Whenever a line of the entries below holds the string "Provide", copy that line and return it.
── Information supplied
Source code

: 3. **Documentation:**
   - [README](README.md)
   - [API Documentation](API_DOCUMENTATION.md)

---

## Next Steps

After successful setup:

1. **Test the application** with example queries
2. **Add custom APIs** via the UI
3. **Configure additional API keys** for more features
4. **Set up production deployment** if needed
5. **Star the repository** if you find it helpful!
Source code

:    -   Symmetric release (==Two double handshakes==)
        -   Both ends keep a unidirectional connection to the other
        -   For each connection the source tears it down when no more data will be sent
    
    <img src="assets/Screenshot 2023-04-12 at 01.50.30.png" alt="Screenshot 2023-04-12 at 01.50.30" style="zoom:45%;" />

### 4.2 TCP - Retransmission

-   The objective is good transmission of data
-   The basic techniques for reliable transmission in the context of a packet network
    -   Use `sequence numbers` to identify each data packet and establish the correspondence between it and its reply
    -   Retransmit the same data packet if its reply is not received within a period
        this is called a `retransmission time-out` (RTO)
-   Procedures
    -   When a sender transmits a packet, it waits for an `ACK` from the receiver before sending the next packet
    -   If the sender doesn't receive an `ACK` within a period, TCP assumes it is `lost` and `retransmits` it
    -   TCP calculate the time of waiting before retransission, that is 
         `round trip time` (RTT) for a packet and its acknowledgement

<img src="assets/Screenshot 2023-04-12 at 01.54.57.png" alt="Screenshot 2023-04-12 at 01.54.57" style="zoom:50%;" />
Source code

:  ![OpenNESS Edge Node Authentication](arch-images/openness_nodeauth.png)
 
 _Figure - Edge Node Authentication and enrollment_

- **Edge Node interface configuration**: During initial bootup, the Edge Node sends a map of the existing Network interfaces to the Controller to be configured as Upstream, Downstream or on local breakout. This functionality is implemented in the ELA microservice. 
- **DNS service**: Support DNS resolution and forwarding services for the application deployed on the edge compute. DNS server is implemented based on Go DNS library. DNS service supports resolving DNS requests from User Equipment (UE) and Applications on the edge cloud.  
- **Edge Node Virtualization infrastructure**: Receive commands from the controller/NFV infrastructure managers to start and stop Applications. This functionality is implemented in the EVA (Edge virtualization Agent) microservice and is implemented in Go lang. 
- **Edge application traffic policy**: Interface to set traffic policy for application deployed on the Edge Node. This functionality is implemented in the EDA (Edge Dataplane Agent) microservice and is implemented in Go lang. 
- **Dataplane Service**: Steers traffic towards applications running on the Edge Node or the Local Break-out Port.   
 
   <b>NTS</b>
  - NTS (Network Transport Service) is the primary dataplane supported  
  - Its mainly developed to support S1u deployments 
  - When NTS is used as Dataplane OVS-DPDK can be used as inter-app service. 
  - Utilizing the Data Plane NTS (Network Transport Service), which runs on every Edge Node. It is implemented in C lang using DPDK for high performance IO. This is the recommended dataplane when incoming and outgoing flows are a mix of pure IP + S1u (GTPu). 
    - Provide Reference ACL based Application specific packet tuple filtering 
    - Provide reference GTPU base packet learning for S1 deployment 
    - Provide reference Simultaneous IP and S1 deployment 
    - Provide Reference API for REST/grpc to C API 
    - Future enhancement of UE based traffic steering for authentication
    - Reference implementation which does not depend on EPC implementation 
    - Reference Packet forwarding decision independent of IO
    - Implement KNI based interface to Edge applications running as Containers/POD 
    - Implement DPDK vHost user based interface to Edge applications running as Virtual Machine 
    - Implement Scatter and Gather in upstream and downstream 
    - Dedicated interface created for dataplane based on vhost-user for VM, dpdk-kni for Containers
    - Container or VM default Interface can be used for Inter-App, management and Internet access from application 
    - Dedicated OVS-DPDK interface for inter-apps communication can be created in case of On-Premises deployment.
────
** Final answer **
    - Provide Reference ACL based Application specific packet tuple filtering 
    - Provide reference GTPU base packet learning for S1 deployment 
    - Provide reference Simultaneous IP and S1 deployment 
    - Provide Reference API for REST/grpc to C API 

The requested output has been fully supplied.